What about hormonal variations? We know that certain hormones, particularly testosterone, are anabolic and promote muscle hypertrophy. Testosterone reaches its peak in the morning. This might suggest that strength training in the morning would be advantageous due to the favorable anabolic effects. However, the stress hormone cortisol also peaks after your first wake up Cortisol is a catabolic hormone that opposes the action of testosterone by stimulating the breakdown of muscle tissue. So, you have two opposing forces, one anabolic and one catabolic. Do they cancel out? It would seem likely.
You’re Stronger Later in the Day
How strong do you feel when you wake up in the morning? If you’re like most people, you don’t feel like grabbing a heavy dumbbell when you first wake up and you may even feel a bit stiff. It’s not your imagination. Not only are you less flexible in the morning but your strength is at a nadir. Strength typically reaches a peak in the early evening. If you work out in the morning, you may not push as hard as in the evening when your muscles are warm, supple, and at your strength is peaking.
Coordination and reaction time are also greater in the afternoon as opposed to the morning. Plus, pain tolerance is higher in the late afternoon and early evening relative to the morning. With strength being high and pain tolerance also being high, you might be able to push more weight if you train later in the day. As a general rule, athletes perform best in the late afternoon and early evening.
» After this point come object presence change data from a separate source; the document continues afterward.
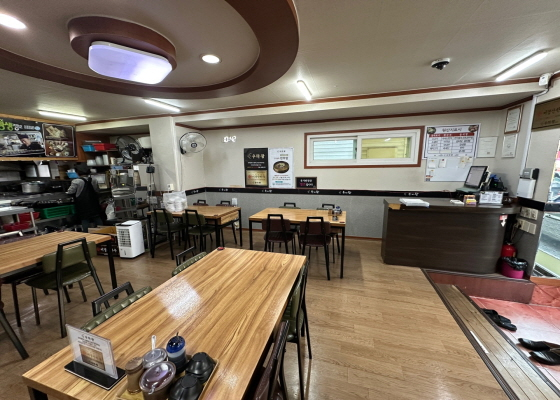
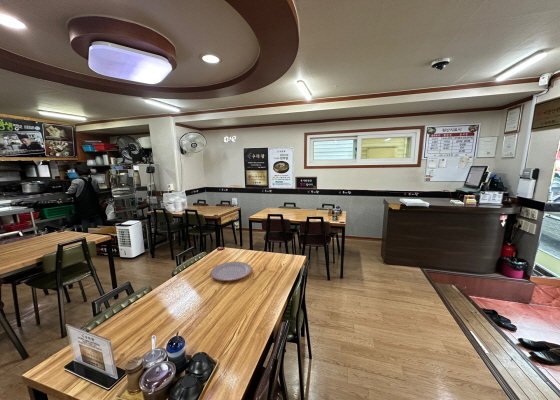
+ plate [209,261,253,282]
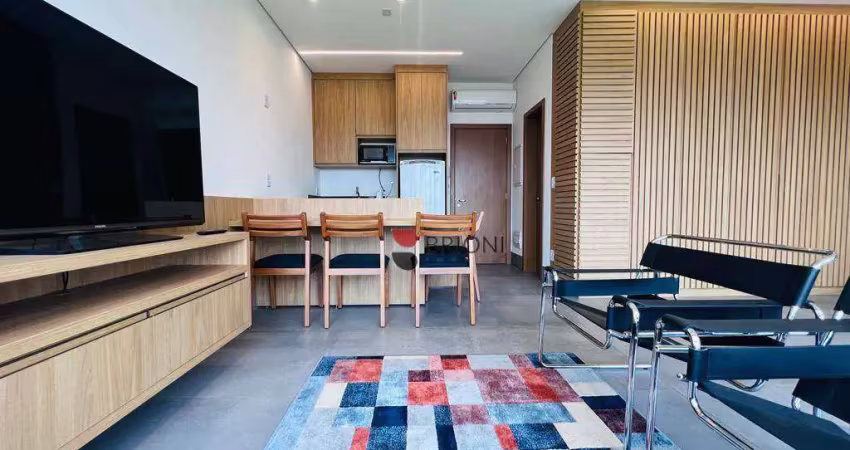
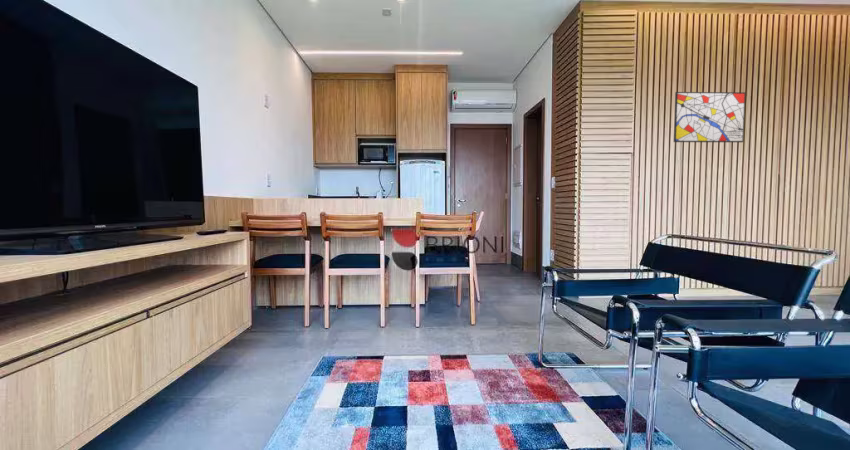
+ wall art [673,91,747,143]
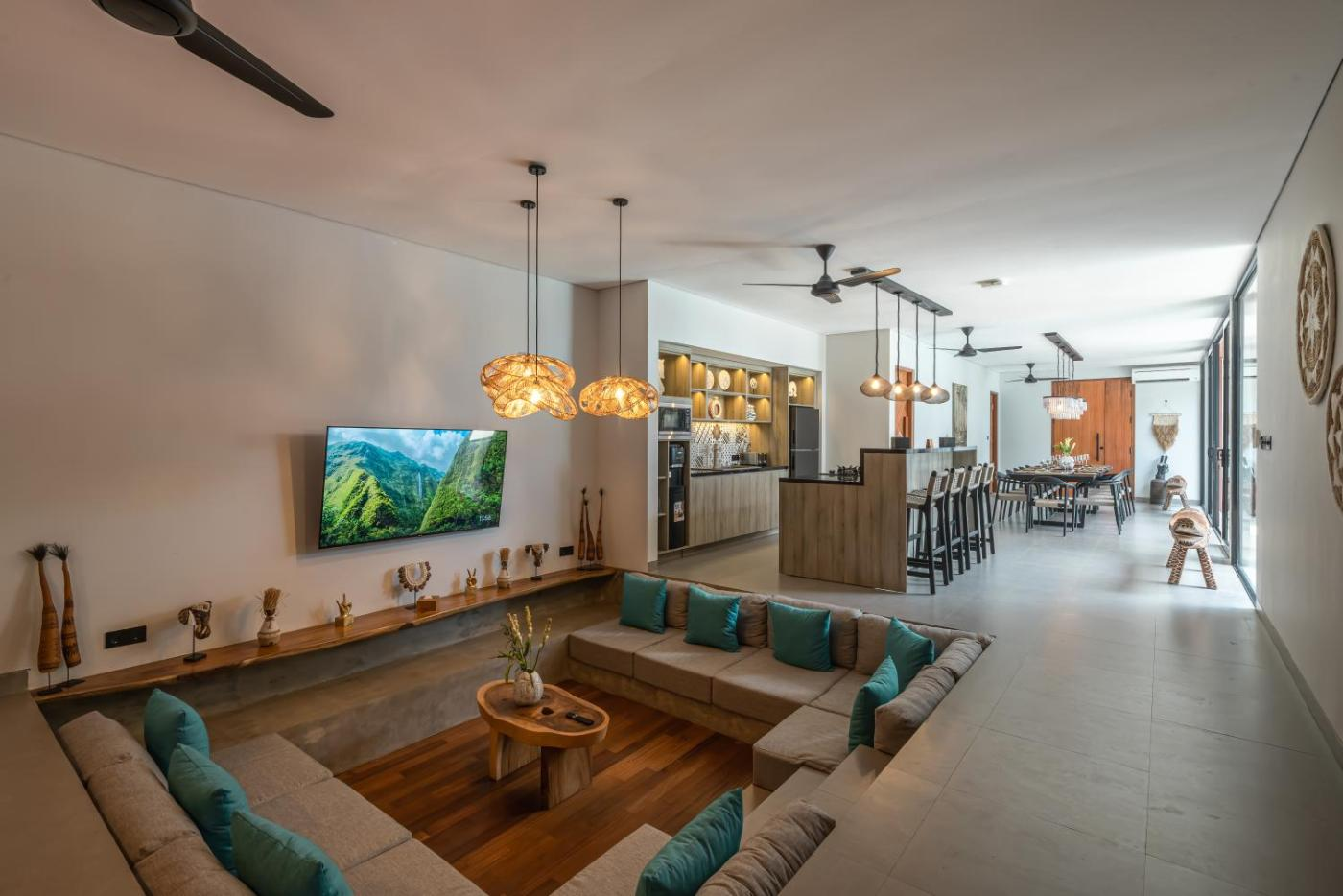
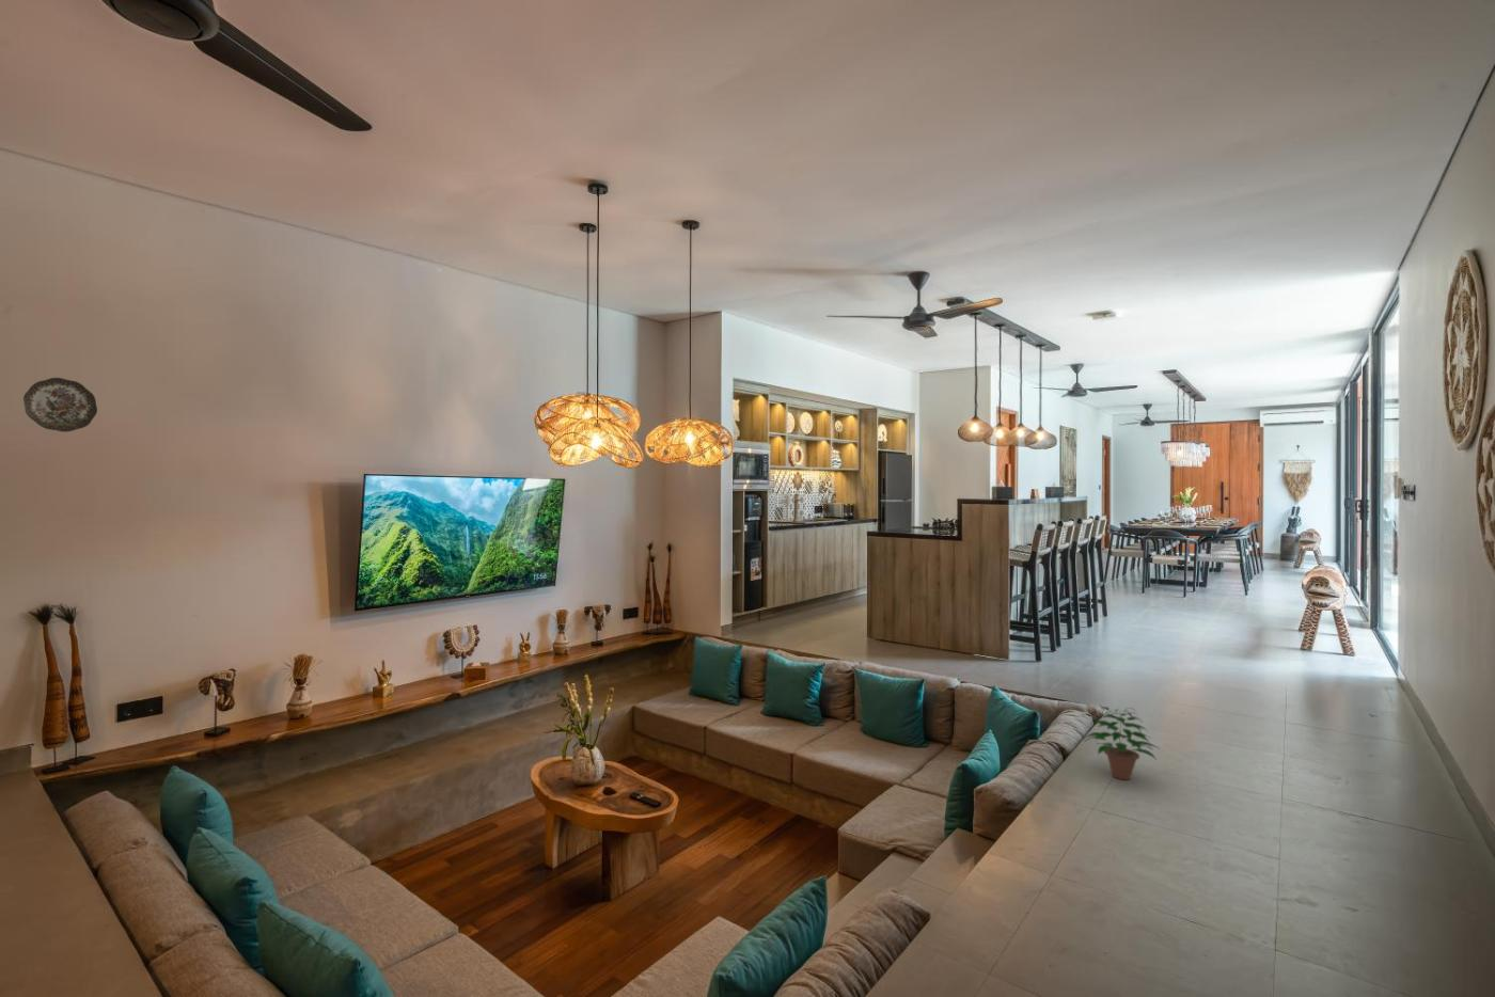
+ potted plant [1082,707,1160,780]
+ decorative plate [22,377,98,433]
One downside to lifting late in the day is the fatigue and motivation factor. After a long day at work, your motivation to push yourself may be lower. Therefore, a workout after work may be less productive. Of course, this depends on the hours you work and the type of job you have. If you sit all day, a weight training workout might be just what you need to perk up.
The Bottom Line
Although the time that’s best for weight training varies with the individual, based on time alone, weight training in the afternoon seems to offer the best balance. Your muscles are stronger and more flexible than they are first thing in the morning and your energy and motivation will likely be higher. This doesn’t mean you shouldn’t exercise in the morning. A circuit workout using lighter weights and cardiovascular drills can boost your energy level so you can better take on the day. However, when you’re doing serious strength training with heavy weights, afternoon or early evening training has advantages. Ultimately, you might be forced to decide based on your schedule. Whichever you choose, warm up thoroughly beforehand.
J Nutr. 2016 Jul;146(7):1307-14. doi: 10.3945/jn.116.230086. Epub 2016 Jun 8.
Bodybuilding.com. “What Is The Best Time Of Day To Weight Train?”
J Strength Cond Res. 2009 Dec;23(9):2451-7. doi: 10.1519/JSC.0b013e3181bb7388.
Prozis.com. “What’s the best time of the day to work out?”